18423904. METHOD AND ELECTRONIC DEVICE FOR RECOGNIZING ANGLE OF ROTATION OF ANNULAR MEMBER simplified abstract (Samsung Electronics Co., Ltd.)
Contents
- 1 METHOD AND ELECTRONIC DEVICE FOR RECOGNIZING ANGLE OF ROTATION OF ANNULAR MEMBER
- 1.1 Organization Name
- 1.2 Inventor(s)
- 1.3 METHOD AND ELECTRONIC DEVICE FOR RECOGNIZING ANGLE OF ROTATION OF ANNULAR MEMBER - A simplified explanation of the abstract
- 1.4 Simplified Explanation
- 1.5 Potential Applications
- 1.6 Problems Solved
- 1.7 Benefits
- 1.8 Potential Commercial Applications
- 1.9 Possible Prior Art
- 1.10 How does the rotation of the annular member specifically impact the user interface displayed on the device?
- 1.11 Are there any limitations to the accuracy or reliability of the Hall sensors in detecting the rotation of the annular member?
- 1.12 Original Abstract Submitted
METHOD AND ELECTRONIC DEVICE FOR RECOGNIZING ANGLE OF ROTATION OF ANNULAR MEMBER
Organization Name
Inventor(s)
Sungnam Jeong of Suwon-si (KR)
METHOD AND ELECTRONIC DEVICE FOR RECOGNIZING ANGLE OF ROTATION OF ANNULAR MEMBER - A simplified explanation of the abstract
This abstract first appeared for US patent application 18423904 titled 'METHOD AND ELECTRONIC DEVICE FOR RECOGNIZING ANGLE OF ROTATION OF ANNULAR MEMBER
Simplified Explanation
The abstract describes an electronic device with a front cover, rear cover, annular portion with a display and magnetic member, Hall sensors, memory, and processor for controlling a user interface based on rotation of the annular member.
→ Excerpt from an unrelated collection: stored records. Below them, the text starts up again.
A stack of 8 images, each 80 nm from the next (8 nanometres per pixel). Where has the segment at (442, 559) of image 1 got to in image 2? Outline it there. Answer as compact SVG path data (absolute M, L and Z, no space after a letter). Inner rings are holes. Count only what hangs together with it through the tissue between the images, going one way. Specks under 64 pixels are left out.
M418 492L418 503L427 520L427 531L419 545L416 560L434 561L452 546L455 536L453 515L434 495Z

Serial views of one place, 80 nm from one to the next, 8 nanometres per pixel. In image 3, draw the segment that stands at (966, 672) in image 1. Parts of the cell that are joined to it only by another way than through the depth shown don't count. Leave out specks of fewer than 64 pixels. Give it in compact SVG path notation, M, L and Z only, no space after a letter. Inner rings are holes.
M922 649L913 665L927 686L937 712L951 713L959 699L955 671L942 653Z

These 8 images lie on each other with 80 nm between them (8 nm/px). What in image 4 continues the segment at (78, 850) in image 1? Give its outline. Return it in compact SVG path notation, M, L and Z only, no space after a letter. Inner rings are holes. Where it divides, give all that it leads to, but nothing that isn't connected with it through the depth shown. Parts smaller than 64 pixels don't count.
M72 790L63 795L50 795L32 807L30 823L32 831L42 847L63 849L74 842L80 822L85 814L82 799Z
- The electronic device includes a front cover, rear cover, annular portion with a display and magnetic member, Hall sensors, memory, and processor.
- The processor acquires magnetic information from the Hall sensors to identify rotation of the annular member and control the user interface displayed on the display.
Potential Applications
This technology could be applied in smart devices, wearables, and other electronic gadgets where user interface control based on rotation is desired.
Problems Solved
This technology solves the problem of providing a user-friendly interface control mechanism based on the rotation of a specific component in an electronic device.
Benefits
The benefits of this technology include enhanced user experience, intuitive interface control, and potentially increased efficiency in interacting with electronic devices.
Potential Commercial Applications
Potential commercial applications of this technology could include smartwatches, fitness trackers, remote controls, and other consumer electronics where intuitive interface control is valuable.
Possible Prior Art
One possible prior art could be motion-controlled devices that use accelerometers or gyroscopes to detect movement for user interface control.
Unanswered Questions
How does the rotation of the annular member specifically impact the user interface displayed on the device?
The article does not provide details on how the rotation of the annular member translates into specific actions or changes in the user interface.
Are there any limitations to the accuracy or reliability of the Hall sensors in detecting the rotation of the annular member?
The article does not address any potential limitations or challenges related to the accuracy or reliability of the Hall sensors in detecting the rotation of the annular member.
Original Abstract Submitted
According to various embodiments, an electronic device may comprise: a front cover; a rear cover disposed opposite to the front cover; an annular portion including a side portion surrounding at least a part of the space between the front cover and the rear cover, and including a display at least partially disposed along the front cover and at least one magnetic member, comprising a magnetic material, arranged at a specified first angle and a specified first distance with respect to the center of the display; a first Hall sensor disposed at a specified second distance from the center of the display; a second Hall sensor disposed at the specified second distance from the center of the display and spaced a second angle smaller than the first angle apart from the first Hall sensor; a memory; and at least one processor, comprising processing circuitry, operatively connected to the memory. At least one processor, individually and/or collectively, may be configured to: acquire first magnetic information corresponding to the at least one magnetic member based on the first Hall sensor; acquire second magnetic information corresponding to the at least one magnetic member based on the second Hall sensor; based on the first magnetic information and the second magnetic information, identify whether the annular member rotates; and in response to rotation of the annular member, control a user interface displayed through the display.